Beyond the Lights
by Hope Madden
Don’t let the Beyond the Lights trailer fool you. What looks like a by-the-numbers melodrama about selling your soul for success does follow a familiar trajectory, but it does a fine job with that journey.
Noni (Gugu Mbatha-Raw) teeters at the edge of superstardom: she’s just won a Billboard award for her rap duet with hip hop giant Kid Culprit (a wonderfully sketchy Richard Colson Baker – better known as Cleveland’s own Machine Gun Kelly – in his screen debut), and her first album, releasing in days, is poised to break records. But the troubled star is buckling under the pressures and compromises.
In comes Kaz (Nate Parker), or “Officer Hero” as Noni’s fans come to call him.
Yes, his grounded do-gooder character wants Noni to respect herself, and the big question is whether the pull of fame will tear them apart, which is a wildly predictable set up. But writer/director Gina Prince-Bythewood (Love & Basketball) knows what she’s doing. She certainly cobbles together a familiar frame – part Gypsy, part Glitter, part Mahogany – but somehow the final product feels, if not fresh, at least relevant.
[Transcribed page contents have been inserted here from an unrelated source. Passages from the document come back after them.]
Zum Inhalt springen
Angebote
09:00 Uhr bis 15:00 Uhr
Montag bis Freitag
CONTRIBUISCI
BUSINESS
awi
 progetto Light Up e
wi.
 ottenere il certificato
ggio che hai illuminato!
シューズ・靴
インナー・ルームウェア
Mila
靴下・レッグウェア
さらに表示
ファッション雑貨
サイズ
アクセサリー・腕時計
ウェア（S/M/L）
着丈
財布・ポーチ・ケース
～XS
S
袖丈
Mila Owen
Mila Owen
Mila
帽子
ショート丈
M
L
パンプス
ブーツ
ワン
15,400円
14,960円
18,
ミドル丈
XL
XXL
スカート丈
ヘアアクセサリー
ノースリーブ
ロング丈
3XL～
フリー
Mbatha-Raw stands out in her second powerful performance this year, after her stunning turn in Belle. She never resorts to clichés. She’s able to craft a character with both an entirely believable public persona as well as a blossoming personality of her own. There’s not a false note in the performance.
Parker’s less effective – in fact, though he’s turned in worthy performances throughout his career, here he’s strangely wooden. Still, the two have some chemistry and Mbatha-Raw is so compelling that you’re hard press to take your eyes off her anyway.
Not that Prince-Bythewood doesn’t offer plenty of reasons to look away. Her camera misses no opportunity to draw attention to Parker’s striking physique.
Minnie Driver impresses as the stage mother, and Prince-Bythewood’s script offers plenty for her sink her teeth into. Threadbare plot aside, the writing is sharp and the direction is incisive. The opening scene confirms that this is not going to be a color by numbers affair, and the filmmaker peppers scenes with strong imagery as she gives her cast room to breathe and create memorable, dimensional characters.
The weakness of the central plot is problematic, and though the filmmaker takes advantage of the trope to draw attention to some gaping holes in our current culture, it still leaves a stale aftertaste. But if the storyline isn’t memorable, Mbatha-Raw is – and she’s worth the ticket price.